VEGF and VEGF-receptor 2 mediated signaling, as well as angiogenesis, may contribute to the development of gastric cancer. Ramucirumab (IMC-1121B, ImClone Systems) is a human monoclonal antibody that targets VEGF-receptor 2.
Charles S. Fuchs, MD, MPH, professor in the department of medicine at Harvard Medical School, and colleagues conducted a placebo-controlled, double-blind, international trial to evaluate the safety and efficacy of ramucirumab in patients with metastatic gastric or gastroesophageal junction adenocarcinoma that progressed on first-line platinum and/or fluoropyrimidine therapy.
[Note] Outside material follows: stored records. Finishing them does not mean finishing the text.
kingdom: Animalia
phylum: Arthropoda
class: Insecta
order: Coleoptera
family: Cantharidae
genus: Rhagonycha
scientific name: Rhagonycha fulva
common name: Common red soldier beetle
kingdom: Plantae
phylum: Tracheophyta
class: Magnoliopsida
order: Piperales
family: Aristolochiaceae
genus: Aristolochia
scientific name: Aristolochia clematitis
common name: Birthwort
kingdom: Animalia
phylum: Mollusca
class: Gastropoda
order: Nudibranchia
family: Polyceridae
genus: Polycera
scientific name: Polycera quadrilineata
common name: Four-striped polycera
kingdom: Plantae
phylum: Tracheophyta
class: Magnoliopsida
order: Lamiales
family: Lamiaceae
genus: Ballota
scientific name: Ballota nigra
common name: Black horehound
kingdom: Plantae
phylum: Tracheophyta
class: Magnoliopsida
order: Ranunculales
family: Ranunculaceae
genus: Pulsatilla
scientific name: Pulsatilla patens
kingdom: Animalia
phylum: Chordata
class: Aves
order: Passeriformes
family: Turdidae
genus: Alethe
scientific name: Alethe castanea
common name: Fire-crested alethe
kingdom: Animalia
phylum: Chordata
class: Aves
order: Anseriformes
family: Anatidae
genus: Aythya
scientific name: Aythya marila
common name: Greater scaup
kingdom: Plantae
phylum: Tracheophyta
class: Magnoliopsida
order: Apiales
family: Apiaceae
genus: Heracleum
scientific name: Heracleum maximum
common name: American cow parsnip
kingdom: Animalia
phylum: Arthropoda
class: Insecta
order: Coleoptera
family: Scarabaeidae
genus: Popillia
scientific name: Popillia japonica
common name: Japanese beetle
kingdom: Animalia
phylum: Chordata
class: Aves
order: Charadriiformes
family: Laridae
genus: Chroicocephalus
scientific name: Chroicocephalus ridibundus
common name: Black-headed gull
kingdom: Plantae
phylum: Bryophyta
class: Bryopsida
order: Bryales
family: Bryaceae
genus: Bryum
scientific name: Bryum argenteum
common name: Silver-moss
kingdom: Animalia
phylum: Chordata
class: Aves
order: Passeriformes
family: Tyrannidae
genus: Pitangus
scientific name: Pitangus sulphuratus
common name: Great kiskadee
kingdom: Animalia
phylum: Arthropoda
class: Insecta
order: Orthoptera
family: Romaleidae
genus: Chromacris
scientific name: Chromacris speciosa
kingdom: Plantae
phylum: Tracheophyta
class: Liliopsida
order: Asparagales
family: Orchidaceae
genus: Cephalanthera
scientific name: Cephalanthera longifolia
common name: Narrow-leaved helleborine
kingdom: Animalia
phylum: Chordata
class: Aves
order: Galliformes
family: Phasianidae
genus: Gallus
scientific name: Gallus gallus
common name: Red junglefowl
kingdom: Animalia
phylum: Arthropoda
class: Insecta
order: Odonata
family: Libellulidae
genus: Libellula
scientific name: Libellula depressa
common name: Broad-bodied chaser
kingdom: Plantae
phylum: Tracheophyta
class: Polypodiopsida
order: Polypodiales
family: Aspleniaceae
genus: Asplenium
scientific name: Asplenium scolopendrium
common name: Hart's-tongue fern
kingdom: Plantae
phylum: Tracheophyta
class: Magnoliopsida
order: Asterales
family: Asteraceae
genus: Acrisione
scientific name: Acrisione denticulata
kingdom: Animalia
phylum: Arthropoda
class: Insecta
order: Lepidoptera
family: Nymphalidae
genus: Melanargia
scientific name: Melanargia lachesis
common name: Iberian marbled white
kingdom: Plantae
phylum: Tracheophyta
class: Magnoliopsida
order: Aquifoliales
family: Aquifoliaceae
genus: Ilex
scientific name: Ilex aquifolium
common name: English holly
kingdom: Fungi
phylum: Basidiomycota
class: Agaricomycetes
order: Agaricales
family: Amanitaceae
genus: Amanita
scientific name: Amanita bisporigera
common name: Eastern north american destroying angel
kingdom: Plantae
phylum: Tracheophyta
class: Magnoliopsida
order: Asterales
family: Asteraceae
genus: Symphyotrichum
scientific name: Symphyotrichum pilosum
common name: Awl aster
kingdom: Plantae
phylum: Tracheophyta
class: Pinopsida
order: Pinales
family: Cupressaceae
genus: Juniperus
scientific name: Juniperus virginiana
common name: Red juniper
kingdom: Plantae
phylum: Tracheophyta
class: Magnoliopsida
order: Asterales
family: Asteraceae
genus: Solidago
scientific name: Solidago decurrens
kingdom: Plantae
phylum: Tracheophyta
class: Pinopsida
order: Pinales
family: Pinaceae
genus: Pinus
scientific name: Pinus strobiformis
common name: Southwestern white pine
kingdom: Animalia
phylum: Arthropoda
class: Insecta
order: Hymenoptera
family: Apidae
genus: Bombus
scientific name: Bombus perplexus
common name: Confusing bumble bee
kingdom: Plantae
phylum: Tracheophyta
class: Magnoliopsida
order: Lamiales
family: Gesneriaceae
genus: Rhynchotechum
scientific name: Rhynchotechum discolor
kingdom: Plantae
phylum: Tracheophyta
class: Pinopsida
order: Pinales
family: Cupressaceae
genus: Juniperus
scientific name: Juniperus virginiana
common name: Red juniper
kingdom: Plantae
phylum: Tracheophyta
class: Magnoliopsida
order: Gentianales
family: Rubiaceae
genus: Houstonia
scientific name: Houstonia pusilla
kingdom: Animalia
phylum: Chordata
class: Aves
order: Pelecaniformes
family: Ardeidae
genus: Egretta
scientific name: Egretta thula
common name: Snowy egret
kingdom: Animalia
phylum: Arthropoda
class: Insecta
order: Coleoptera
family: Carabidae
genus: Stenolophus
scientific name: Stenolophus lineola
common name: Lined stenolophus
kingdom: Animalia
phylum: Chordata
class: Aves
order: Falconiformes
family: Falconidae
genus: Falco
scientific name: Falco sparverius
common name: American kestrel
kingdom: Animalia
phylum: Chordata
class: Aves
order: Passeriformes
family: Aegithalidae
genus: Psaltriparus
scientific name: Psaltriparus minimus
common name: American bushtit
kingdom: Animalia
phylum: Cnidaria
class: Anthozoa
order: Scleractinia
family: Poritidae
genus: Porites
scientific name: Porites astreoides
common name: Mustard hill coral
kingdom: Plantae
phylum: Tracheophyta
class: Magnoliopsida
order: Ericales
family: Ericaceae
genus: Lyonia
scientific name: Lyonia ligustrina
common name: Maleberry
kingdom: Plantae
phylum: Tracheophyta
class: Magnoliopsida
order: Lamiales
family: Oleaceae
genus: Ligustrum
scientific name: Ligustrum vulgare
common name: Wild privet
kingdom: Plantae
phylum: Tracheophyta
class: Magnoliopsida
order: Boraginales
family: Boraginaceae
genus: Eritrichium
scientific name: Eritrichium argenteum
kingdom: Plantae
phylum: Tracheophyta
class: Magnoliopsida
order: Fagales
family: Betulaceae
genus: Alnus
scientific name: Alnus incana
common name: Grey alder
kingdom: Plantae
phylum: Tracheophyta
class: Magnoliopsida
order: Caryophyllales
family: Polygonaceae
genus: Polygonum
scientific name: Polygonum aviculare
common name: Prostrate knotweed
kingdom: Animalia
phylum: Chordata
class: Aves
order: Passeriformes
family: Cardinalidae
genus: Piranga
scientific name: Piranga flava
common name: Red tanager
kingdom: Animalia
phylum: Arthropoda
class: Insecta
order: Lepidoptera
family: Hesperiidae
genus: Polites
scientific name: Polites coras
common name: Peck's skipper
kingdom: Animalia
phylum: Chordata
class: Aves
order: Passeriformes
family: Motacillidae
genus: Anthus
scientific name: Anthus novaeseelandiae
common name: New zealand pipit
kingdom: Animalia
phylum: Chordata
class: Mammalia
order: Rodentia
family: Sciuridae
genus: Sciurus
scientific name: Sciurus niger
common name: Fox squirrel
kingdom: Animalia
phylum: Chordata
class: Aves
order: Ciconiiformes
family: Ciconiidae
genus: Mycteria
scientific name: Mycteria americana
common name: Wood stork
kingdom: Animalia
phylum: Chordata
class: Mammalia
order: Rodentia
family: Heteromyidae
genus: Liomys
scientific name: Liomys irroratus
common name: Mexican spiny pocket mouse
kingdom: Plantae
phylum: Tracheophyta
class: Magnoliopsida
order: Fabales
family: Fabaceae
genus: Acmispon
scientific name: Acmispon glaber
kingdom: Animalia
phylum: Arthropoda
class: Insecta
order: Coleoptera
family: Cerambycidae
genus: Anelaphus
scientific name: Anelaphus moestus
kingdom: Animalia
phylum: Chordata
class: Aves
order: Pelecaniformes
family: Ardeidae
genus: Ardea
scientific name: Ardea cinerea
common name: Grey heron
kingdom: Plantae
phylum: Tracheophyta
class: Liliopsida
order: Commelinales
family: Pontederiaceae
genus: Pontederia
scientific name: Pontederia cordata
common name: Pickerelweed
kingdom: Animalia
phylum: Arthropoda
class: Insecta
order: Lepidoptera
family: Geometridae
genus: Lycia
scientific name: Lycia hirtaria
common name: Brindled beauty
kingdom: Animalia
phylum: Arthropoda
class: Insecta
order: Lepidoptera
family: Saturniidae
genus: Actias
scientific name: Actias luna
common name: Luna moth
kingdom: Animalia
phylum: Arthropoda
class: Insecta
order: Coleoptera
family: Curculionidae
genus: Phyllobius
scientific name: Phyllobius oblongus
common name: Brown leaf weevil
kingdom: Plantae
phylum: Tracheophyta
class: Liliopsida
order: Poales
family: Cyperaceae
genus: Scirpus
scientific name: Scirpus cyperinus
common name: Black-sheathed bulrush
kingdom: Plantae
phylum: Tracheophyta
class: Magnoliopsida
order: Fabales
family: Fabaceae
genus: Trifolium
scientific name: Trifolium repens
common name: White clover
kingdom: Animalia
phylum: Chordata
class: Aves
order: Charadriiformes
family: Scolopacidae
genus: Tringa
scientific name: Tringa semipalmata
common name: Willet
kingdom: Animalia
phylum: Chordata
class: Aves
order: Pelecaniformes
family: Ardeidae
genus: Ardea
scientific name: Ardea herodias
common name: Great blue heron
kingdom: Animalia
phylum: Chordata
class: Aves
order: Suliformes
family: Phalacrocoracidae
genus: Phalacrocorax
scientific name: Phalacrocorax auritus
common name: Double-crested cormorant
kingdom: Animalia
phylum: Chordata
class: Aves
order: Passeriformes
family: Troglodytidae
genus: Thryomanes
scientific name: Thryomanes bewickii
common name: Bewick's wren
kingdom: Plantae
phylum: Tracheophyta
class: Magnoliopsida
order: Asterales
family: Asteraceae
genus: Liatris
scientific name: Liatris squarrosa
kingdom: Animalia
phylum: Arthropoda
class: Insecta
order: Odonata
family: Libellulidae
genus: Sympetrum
Researchers randomly assigned 355 patients to receive ramucirumab (n=238) or placebo (n=117) every 2 weeks until disease progression, unacceptable toxicity or death. All patients also received best supportive care.
Eligible patients had disease progression within 4 months after first-line therapy or within 6 months after adjuvant therapy.
OS served as the primary endpoint. Secondary endpoints included PFS, 12-week PFS, overall response rate and safety.
Patients assigned to ramucirumab experienced significantly longer median OS (5.2 months vs. 3.8 months; HR=0.776; 95% CI, 0.603-0.998) and PFS (2.1 months vs. 1.3 months; HR=0.483; 95% CI, 0.376-0.620) than patients assigned to placebo.
Patients in the ramucirumab group also had a higher rate of 12-week PFS rate (40% vs. 16%), a higher overall response rate (3.4% vs. 2.6%) and higher disease control rate (49% vs. 23%) compared with those in the placebo arm (P<.0001).
The most frequent grade 3 or higher adverse events reported by patients assigned to ramucirumab were hypertension, anemia, abdominal pain, ascites, fatigue, decreased appetite and hyponatremia.
For more information:
Fuchs CS. Abstract #LBA5. Presented at: Gastrointestinal Cancers Symposium; Jan. 24-26, 2013; San Francisco.
Disclosure: The researchers report serving as consultants/advisers for, as well as receiving research funding and honoraria from, Amgen, Bayer, Bristol-Myers Squibb, Genentech, Infinity Pharmaceuticals, ImClone Systems, Lilly, Merck KGaA, Novartis, Pfizer, Roche and other pharmaceutical companies.